**ASSIGNMENT**: Here are some records; copy every line that holds the word "decimals".

**PROVIDED RECORDS**:
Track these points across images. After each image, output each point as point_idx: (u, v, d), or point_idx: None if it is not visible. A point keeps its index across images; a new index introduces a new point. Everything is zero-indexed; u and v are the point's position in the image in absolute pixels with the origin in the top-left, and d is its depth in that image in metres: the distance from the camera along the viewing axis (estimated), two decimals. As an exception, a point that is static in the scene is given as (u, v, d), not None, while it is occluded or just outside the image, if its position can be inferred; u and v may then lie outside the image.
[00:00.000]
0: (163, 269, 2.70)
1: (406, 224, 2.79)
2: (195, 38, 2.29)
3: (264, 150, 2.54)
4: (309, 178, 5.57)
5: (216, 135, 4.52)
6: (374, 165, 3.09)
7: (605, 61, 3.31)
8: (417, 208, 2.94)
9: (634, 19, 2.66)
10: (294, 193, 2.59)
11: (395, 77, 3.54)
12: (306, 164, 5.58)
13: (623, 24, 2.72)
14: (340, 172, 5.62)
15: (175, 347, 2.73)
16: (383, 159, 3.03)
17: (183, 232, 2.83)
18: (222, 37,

--

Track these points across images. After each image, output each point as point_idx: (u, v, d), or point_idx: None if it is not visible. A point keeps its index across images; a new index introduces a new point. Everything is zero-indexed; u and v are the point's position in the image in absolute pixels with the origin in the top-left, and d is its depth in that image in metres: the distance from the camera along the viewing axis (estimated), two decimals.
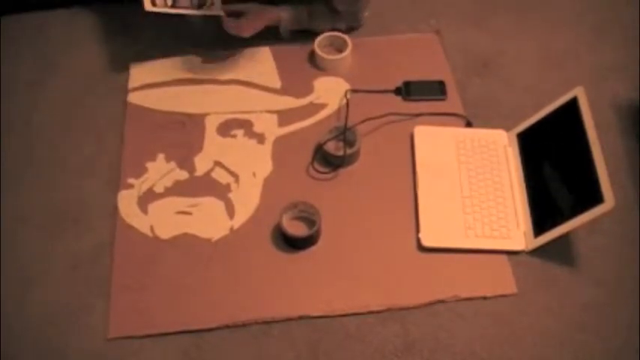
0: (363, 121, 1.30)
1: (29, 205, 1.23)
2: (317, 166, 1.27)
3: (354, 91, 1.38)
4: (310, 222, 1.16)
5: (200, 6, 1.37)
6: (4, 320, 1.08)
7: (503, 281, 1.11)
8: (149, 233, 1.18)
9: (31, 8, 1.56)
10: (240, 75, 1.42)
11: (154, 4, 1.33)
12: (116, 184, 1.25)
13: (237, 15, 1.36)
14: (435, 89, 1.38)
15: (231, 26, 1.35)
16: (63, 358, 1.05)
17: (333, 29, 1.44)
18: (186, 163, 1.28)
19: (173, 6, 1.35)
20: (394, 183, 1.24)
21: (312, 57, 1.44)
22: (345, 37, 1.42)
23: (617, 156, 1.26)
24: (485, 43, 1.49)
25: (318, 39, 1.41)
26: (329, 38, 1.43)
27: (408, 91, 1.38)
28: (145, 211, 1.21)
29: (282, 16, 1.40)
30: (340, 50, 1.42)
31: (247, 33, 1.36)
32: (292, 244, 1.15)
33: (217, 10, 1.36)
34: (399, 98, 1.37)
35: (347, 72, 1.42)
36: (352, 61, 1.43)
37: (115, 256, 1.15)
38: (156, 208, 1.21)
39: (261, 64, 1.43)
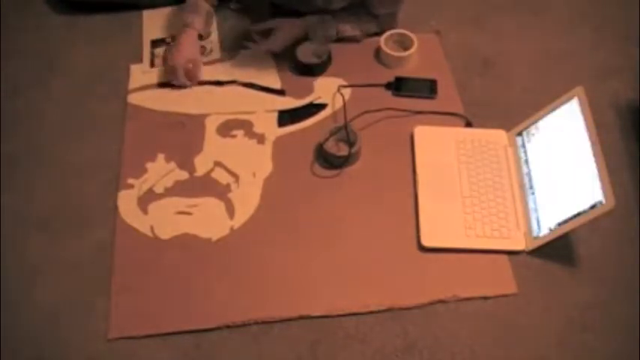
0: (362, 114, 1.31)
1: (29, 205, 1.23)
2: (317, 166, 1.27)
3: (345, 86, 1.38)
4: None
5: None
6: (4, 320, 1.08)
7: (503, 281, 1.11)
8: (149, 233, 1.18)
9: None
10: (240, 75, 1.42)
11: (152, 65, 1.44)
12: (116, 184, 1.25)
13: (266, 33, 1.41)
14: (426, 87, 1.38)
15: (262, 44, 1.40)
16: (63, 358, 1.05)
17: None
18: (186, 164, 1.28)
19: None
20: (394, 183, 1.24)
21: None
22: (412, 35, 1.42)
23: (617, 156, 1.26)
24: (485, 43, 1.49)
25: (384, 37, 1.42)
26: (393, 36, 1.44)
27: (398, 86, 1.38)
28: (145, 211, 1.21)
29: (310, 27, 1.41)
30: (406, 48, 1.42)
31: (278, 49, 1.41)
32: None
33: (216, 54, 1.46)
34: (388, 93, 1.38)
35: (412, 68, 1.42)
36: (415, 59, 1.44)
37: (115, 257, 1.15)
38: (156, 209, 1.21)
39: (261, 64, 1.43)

**SOLUTION TO THIS TASK**:
Track these points across images. After each image, output each point as point_idx: (u, v, d), or point_idx: None if it is not visible. A point keeps its index across images; a new index introduces a new point. Everything is zero-indexed; u and v are the point's position in the image in absolute pixels with the origin in the top-left, and d is its depth in that image in metres: the distance from the camera along the viewing axis (estimated), two decimals. As an exception, a point that is static in the scene is given as (u, v, d), not None, while it is occluded or just outside the image, if its position can be inferred; u and v may then lie outside the image.
Track these points across images. After each image, output each point as point_idx: (u, v, d), or point_idx: None if it is not visible. A point keeps its index across images; a new index introduces a new point. Everything is zero-indexed; u and v are the point's position in the image in absolute pixels with the origin in the top-left, and d is its depth in that image in metres: the distance from the camera along the viewing axis (estimated), two decimals.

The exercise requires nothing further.